Un mot allemand : Gleichschaltung - mise au pas - résume le fascisme et justifie les coups de force hitlériens.
La Mutualité - 1935Dans l'engagement antifasciste, la prochaine étape est le Congrès international des écrivains pour la défense de la culture qui se tient à Paris du 21 au 25 juin 1935.
Il a lieu au moment même où les britanniques sont à Paris pour s'expliquer sur la signature de leur accord naval avec l'Allemagne, et qui autorisent le Troisième Reich à disposer d'une flotte de guerre au tonnage limité ; et ceci, sans accord de leurs alliés !
En réaction, sans-doute, Pierre Laval, sera amené à consolider notre entente avec l’Italie de Mussolini.
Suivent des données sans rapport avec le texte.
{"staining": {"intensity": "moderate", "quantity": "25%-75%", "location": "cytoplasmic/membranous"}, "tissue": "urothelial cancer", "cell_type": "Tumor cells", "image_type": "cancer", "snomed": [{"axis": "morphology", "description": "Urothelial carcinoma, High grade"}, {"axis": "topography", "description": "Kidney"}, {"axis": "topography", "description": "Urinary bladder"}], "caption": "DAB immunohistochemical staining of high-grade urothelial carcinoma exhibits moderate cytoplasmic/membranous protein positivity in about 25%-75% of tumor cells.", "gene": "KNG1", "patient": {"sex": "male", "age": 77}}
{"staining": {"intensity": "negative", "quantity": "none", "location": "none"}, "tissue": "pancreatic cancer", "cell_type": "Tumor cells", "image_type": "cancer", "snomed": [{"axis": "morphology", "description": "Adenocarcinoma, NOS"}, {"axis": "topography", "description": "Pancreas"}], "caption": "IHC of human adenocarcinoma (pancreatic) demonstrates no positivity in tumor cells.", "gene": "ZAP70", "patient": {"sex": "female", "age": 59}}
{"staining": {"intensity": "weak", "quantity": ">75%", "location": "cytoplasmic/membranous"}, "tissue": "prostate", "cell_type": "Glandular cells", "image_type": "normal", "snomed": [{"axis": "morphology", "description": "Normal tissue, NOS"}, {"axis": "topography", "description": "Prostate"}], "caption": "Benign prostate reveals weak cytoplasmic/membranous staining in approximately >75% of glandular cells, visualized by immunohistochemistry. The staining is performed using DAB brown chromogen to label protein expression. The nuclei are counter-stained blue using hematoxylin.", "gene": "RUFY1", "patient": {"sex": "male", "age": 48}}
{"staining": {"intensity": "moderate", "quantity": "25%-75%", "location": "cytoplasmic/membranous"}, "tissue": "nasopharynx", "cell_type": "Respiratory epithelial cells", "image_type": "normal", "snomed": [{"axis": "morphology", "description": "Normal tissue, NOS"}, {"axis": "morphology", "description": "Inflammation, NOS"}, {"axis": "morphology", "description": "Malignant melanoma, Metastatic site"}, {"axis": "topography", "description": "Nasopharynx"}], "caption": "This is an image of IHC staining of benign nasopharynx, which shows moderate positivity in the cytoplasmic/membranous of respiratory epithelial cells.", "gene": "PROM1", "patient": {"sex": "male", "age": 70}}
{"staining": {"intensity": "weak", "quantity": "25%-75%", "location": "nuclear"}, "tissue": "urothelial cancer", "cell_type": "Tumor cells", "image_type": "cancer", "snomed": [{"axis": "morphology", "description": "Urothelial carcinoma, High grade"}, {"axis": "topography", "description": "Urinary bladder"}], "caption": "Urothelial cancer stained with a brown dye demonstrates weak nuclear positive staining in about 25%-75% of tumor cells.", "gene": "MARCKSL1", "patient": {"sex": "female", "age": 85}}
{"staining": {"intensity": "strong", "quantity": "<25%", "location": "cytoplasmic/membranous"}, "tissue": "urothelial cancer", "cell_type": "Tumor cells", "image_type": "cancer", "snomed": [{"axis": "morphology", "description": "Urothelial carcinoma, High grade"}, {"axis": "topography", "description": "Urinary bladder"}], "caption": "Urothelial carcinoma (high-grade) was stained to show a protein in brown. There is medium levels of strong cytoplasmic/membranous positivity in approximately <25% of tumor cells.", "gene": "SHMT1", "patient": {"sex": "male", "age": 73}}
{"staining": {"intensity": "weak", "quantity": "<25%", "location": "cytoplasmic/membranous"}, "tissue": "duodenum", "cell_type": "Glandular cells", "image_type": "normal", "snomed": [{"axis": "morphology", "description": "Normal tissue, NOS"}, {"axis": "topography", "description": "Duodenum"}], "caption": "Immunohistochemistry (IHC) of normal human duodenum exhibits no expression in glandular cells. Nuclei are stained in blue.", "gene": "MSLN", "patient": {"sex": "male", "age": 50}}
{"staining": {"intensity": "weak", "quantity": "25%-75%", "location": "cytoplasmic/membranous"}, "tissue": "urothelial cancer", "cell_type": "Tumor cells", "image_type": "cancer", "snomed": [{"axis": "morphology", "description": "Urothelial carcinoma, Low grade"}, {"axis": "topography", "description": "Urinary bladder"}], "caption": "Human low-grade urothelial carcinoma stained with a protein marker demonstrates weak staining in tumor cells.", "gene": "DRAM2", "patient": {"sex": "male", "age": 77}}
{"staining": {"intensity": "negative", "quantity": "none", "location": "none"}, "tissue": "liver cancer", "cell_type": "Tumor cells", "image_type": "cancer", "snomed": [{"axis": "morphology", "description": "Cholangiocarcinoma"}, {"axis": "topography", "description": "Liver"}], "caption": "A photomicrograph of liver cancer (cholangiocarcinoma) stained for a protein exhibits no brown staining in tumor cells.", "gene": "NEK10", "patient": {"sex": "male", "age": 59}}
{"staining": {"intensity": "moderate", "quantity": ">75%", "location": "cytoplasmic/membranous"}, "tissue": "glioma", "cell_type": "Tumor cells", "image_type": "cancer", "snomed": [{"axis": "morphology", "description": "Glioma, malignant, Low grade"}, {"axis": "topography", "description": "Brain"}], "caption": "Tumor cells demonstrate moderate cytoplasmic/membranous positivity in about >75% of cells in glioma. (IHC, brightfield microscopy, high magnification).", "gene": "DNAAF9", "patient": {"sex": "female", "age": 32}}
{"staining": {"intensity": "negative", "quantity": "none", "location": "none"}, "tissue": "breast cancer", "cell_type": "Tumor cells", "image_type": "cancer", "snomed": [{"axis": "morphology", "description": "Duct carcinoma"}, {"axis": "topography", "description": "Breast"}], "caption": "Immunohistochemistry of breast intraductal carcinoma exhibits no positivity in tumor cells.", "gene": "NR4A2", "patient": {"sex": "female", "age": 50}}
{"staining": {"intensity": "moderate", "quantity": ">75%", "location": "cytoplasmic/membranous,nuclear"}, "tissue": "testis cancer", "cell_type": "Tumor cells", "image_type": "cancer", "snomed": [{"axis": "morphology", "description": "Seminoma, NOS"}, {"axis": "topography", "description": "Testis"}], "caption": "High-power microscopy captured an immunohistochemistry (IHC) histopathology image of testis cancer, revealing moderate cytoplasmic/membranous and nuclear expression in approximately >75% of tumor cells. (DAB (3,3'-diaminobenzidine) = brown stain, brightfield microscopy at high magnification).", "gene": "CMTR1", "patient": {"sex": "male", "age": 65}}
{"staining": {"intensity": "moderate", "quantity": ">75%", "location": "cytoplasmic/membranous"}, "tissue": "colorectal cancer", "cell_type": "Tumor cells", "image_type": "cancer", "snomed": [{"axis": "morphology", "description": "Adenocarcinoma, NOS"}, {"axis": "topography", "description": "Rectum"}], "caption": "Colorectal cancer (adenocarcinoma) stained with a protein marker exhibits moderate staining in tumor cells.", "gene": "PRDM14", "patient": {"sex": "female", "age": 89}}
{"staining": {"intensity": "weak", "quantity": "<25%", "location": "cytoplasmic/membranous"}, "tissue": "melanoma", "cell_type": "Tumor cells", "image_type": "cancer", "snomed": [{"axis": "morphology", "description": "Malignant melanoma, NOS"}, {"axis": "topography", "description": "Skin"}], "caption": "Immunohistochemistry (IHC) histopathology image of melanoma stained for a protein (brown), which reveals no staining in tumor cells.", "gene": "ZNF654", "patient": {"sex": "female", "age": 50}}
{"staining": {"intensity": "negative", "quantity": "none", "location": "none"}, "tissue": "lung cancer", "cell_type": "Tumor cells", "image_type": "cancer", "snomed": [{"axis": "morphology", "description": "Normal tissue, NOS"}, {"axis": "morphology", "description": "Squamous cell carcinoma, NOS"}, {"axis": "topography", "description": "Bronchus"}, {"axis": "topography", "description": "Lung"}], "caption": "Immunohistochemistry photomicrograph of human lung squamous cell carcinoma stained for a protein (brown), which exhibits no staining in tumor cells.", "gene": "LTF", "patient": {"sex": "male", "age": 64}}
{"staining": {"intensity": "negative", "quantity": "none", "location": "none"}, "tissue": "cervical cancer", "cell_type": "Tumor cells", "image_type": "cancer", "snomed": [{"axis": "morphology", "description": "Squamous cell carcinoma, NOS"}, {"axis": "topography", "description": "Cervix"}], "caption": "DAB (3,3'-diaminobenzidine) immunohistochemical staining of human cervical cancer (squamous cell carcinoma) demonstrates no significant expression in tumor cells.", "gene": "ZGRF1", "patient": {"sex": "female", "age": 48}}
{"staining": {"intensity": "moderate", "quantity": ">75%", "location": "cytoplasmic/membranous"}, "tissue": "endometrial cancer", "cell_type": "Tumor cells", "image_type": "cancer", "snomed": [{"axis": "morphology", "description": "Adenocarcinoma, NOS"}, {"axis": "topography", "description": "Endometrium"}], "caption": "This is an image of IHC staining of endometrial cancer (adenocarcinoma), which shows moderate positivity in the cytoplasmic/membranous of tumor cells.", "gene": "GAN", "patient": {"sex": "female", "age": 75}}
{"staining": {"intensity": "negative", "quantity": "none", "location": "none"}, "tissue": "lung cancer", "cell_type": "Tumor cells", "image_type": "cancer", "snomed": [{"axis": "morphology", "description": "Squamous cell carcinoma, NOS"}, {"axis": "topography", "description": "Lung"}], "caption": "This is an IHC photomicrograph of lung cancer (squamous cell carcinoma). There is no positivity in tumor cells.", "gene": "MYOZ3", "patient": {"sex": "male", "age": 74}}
L’Allemagne se réarme, l'Angleterre s'y résigne et certainement surveille l'entente entre Paris et Rome...
Lancelot a pu échapper aux entretiens annexes à cette rencontre des ministres ; et beaucoup plus intéressé, a obtenu de participer à ce Congrès des écrivains... C'est près de deux cent cinquante écrivains, de trente-huit pays, qui ont été invités... !
En possession des tickets d'entrée nécessaires pour lui et Elaine, ils peuvent prendre place au parterre. Devraient être présents : Pasternak - qui remplace Gorki - Heinrich Mann, Bertolt Brecht, Robert Musil, Aldous Huxley, H. G. Wells, Giono, Barbusse, Dabit, Guéhenno, Mounier, Rolland, Vitrac, E. M. Forster, Max Brod, Paul Nizan, Julien Benda, Aragon, Roger Martin du Gard, Guilloux... James Joyce, Queneau, Prévert se sont abstenus... Deux, peut-être trois milliers de personnes sont attendus ; des hauts parleurs sont installés dans les couloirs du Palais de la Mutualité et à l’extérieur.